# Video: Yao-Behind the back dribble



## FirstRocket (Mar 10, 2005)

*Enjoy Yao Ming magic for those who have not seen it yet.*

*Yao behind the back dribble*(_click here_)


----------



## SpursFan16 (Mar 29, 2005)

Already seen it.

Quality stuff though.


----------



## FirstRocket (Mar 10, 2005)

Yes, I have never seen Yao play like this before. It is just incredible for a 7' 6" guys to dribble like that.
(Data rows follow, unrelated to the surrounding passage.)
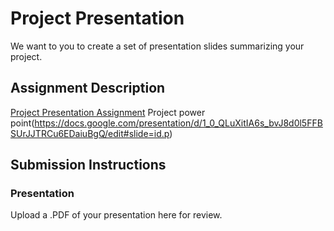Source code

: # Project Presentation
We want to you to create a set of presentation slides summarizing your project.

## Assignment Description
[Project Presentation Assignment](https://education.launchcode.org/liftoff/modules/assignments/project-presentation)
Project power point(https://docs.google.com/presentation/d/1_0_QLuXitIA6s_bvJ8d0l5FFBSUrJJTRCu6EDaiuBgQ/edit#slide=id.p)
## Submission Instructions

### Presentation
Upload a .PDF of your presentation here for review.
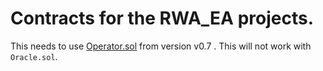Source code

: # Contracts for the RWA_EA projects.

This needs to use [Operator.sol](https://github.com/smartcontractkit/chainlink/blob/develop/contracts/src/v0.7/Operator.sol) from version v0.7 . This will not work with `Oracle.sol`.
Real cool.


----------



## SpursFan16 (Mar 29, 2005)

And to Dunk it at the end.

Even a 7"6 guy is something you don't see every day.


----------



## kisstherim (Jul 15, 2004)

FirstRocket said:


> Yes, I have never seen Yao play like this before.


Yao once did that kind of play in china years ago,but his coached yelled at him:"do u think u r michael Jordan?" :raised_ey


----------



## kisstherim (Jul 15, 2004)

two clips of the play from different angles


----------



## Yao Mania (Aug 4, 2003)

Best Play Ever!


----------



## The_Franchise (Mar 30, 2003)

Here's another link (provided by spongyfungy):

http://home.comcast.net/~sungho.ko/yao_behind_the_back.avi


----------



## kamego (Dec 29, 2003)

I'm not a Houston fan but when I saw that on sportscenter I had to sign on and give him some love. Sweet move for a center to make. I am sure that guy he blew by will never hear the end of it lol.


----------



## TRACIELOVESCOMETS (May 14, 2003)

Nice


----------



## SpursFan16 (Mar 29, 2005)

TRACIELOVESCOMETS said:


> Nice


 Nice indeed.


----------